Exiting a commercial property investment

There’s a saying ‘Always start at the end before you begin’. Flipping this around and applying it to real estate, this means before you invest, you need to have a way out.

The first question to ask yourself is:

“Why am I investing?” There are many great reasons to invest in commercial property – from earning.

extra income and saving on rent, to diversifing your investments, making long-term capital gains and financial future proofing for your family. Whatever your motivation, the answer to this question will help you develop a clear and realistic exit strategy that will guide you when it comes time to cash-out from your investment smoothly and without a blow to your finances.

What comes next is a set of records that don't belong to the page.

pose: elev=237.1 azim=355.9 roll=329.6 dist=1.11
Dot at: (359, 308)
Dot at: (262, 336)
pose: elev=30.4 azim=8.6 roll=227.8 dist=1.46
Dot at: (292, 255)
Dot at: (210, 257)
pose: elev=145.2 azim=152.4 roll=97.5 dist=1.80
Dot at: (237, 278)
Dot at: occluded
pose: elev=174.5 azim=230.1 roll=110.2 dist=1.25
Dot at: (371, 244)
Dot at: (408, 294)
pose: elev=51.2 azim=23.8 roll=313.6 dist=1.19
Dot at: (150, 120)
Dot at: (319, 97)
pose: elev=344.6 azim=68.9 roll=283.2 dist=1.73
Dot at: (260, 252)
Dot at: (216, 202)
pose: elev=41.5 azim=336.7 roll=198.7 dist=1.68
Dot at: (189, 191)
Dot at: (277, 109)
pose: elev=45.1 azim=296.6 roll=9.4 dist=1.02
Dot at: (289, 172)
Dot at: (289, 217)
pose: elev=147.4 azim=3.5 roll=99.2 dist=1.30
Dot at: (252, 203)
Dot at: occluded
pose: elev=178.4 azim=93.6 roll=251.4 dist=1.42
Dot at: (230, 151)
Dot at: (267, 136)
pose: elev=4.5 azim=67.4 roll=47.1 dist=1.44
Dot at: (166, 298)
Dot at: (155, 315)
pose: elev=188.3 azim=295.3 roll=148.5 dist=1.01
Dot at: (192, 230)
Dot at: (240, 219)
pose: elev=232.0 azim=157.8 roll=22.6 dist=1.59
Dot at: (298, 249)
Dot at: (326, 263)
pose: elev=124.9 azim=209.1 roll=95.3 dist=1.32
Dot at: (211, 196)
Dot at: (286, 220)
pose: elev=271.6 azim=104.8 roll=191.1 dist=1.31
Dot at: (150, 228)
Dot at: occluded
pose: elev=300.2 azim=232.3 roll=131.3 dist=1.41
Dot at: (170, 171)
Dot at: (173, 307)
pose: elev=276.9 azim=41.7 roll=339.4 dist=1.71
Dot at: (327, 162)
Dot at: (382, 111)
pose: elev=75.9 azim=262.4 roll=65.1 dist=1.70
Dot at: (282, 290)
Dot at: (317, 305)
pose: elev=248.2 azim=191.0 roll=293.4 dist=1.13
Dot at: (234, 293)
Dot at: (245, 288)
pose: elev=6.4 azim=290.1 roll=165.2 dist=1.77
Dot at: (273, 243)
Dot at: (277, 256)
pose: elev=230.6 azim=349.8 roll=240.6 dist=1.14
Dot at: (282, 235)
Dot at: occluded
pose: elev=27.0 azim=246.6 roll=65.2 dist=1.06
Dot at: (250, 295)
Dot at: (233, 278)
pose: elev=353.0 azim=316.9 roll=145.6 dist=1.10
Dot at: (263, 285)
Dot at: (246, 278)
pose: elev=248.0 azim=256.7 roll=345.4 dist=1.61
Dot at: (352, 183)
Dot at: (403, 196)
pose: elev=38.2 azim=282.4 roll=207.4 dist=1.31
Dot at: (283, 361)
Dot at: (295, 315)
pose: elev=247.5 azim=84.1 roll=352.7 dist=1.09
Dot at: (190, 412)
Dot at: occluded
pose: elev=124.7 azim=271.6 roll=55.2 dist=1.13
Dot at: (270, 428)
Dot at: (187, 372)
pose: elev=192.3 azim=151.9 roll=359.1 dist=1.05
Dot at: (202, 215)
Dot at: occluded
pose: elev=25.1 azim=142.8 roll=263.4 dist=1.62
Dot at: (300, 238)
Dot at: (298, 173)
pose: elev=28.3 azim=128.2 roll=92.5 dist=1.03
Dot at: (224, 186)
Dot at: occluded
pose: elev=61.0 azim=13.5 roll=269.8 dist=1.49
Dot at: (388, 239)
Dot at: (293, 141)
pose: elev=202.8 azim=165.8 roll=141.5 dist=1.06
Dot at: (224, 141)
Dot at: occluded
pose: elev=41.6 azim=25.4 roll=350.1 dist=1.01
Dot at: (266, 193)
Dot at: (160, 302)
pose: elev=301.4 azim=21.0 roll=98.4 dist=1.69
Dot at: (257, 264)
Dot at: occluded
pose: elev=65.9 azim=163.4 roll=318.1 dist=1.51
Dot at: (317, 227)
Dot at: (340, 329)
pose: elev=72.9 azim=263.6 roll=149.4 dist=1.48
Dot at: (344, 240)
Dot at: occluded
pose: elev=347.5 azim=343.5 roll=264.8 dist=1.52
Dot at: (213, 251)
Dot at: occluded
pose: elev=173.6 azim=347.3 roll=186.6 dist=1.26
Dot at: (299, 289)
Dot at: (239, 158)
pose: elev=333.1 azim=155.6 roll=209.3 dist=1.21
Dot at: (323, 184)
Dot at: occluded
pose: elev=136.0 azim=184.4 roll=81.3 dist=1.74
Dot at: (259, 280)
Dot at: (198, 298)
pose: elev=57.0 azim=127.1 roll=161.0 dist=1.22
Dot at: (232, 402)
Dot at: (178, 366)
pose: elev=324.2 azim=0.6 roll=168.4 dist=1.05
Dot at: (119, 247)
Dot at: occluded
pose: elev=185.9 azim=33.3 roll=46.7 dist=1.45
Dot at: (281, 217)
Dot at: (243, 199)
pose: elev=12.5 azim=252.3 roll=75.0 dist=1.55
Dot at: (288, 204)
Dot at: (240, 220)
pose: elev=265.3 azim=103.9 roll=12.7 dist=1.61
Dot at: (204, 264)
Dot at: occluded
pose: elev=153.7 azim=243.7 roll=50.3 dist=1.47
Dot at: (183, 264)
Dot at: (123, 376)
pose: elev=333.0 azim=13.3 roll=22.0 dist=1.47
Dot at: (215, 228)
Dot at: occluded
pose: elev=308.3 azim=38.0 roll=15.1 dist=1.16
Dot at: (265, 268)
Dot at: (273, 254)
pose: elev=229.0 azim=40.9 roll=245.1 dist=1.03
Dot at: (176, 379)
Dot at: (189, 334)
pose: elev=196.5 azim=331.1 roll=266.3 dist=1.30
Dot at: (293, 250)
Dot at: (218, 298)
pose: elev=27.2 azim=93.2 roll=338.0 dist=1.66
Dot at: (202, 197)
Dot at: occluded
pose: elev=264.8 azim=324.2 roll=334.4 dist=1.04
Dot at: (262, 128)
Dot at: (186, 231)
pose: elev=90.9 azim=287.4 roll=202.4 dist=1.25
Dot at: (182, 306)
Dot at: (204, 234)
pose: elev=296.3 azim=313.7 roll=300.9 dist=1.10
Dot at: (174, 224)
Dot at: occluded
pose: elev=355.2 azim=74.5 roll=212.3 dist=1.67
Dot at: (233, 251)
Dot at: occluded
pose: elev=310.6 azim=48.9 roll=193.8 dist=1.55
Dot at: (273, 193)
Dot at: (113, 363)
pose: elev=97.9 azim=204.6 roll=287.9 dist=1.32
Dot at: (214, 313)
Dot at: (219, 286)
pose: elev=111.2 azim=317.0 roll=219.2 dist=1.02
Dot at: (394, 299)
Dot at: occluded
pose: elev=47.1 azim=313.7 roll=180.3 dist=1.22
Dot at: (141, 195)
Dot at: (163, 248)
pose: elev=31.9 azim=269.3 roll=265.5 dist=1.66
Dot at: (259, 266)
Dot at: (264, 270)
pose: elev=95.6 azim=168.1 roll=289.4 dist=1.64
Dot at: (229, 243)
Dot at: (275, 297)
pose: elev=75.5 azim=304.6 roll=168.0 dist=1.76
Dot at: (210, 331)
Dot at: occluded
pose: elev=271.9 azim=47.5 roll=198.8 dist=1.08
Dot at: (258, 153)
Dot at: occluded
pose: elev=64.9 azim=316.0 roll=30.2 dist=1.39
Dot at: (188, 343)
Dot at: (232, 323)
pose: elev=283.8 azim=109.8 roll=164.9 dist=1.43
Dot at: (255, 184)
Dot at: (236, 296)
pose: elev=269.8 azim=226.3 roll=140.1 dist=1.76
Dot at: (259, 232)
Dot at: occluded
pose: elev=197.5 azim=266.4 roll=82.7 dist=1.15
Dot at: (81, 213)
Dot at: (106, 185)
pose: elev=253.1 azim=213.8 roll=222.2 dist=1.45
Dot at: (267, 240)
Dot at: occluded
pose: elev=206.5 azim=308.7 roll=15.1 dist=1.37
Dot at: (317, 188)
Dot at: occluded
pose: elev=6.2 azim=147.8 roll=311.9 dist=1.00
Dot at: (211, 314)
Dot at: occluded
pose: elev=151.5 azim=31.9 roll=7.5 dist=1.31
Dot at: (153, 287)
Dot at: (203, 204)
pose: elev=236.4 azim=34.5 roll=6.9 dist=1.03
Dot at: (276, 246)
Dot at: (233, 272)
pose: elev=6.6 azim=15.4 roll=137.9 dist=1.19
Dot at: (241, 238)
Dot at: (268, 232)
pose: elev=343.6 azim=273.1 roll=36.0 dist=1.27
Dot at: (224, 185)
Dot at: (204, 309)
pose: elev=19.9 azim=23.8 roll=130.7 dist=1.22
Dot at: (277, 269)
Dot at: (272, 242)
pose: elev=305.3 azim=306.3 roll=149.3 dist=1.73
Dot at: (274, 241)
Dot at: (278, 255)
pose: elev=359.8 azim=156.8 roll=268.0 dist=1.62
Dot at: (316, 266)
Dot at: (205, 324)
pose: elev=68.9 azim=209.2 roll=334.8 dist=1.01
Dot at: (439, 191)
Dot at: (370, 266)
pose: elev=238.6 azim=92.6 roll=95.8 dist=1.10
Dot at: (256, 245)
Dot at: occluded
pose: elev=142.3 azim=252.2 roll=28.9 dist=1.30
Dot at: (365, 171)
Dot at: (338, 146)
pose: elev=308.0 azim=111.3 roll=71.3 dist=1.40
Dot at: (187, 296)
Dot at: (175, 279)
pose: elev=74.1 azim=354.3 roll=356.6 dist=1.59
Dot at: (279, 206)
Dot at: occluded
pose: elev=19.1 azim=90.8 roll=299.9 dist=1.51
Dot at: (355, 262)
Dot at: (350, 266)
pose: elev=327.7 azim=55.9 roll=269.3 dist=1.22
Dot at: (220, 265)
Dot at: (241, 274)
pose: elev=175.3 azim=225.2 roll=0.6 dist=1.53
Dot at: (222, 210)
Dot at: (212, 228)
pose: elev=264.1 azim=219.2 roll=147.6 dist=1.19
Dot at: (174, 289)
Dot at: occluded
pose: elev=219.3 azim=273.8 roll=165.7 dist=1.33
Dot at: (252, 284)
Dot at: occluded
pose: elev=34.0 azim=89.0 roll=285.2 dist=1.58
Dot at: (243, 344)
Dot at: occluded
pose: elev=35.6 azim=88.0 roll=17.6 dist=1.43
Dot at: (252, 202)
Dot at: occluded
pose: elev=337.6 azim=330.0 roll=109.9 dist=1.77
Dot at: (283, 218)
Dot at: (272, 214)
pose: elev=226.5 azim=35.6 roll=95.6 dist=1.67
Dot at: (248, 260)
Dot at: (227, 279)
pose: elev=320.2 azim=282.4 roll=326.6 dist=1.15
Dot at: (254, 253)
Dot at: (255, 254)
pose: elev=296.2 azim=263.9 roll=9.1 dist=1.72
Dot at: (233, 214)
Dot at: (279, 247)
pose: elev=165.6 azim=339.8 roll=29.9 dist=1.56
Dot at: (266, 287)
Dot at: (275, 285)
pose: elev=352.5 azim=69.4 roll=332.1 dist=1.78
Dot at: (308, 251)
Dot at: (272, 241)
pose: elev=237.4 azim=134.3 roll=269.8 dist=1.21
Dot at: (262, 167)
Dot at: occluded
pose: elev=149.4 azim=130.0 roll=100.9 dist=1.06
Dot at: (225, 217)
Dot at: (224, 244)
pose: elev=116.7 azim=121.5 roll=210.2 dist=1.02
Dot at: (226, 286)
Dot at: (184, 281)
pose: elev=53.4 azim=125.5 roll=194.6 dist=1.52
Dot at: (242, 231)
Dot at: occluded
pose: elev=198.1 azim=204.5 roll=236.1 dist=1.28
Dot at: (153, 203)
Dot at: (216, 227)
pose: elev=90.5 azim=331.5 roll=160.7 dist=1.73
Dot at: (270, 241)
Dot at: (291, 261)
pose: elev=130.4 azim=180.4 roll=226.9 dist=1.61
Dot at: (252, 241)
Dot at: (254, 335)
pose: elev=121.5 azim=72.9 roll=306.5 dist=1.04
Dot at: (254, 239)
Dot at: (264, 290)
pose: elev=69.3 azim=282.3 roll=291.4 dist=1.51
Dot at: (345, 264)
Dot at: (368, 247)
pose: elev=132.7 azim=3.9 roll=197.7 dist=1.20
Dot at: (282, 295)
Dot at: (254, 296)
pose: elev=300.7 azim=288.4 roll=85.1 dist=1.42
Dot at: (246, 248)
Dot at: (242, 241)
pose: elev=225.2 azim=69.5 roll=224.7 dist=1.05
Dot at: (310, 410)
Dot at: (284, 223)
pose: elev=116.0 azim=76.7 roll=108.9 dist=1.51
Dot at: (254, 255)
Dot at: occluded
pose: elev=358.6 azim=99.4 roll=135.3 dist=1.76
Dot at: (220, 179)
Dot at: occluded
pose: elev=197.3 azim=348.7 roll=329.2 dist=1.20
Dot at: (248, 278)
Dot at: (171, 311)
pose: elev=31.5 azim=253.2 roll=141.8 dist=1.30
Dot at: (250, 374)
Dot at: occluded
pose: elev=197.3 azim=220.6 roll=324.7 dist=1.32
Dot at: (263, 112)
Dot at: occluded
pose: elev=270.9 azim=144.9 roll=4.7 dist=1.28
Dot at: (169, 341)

Your exit strategy should reflect your investment goals – long term or short term. If your strategy is to add value to your property, tenant it, resell and move on, your exit strategy will be led by the timing of these actions and the value of your return. When the value of your return plateaus (after the improvements) then it’s probably time to move on.

If your strategy is for longer term investment then more things will come into play. You may choose to sell based on the state of the market at the time or the state of your asset – for example, while aspects of your property still have enough life in them to add value, like the interior fit-out, exterior cladding or roof. Alternatively, your exit strategy could be to pass the property on to loved ones after your death.

If your business is occupying your investment then there are different options. You could sell when your business is done with property or you could sell it while you are still the tenant and lease it back. Something for owner occupiers to be aware of is customizing the property too much. Your exit strategy should provide guidance as to far you can go without sacrificing the value to other potential owners or tenants.

An exit strategy should also include positive and negative contingencies – for example, how will a buoyant property market or a depressed market affect your strategy?

Having an effective exit strategy will help you to avoid panicked selling, selling in a depressed market and selling when your property isn’t ready – all of which will compromise your returns. Finally, another saying to finish: “Every exit is an entry somewhere else.” So, what’s your plan now?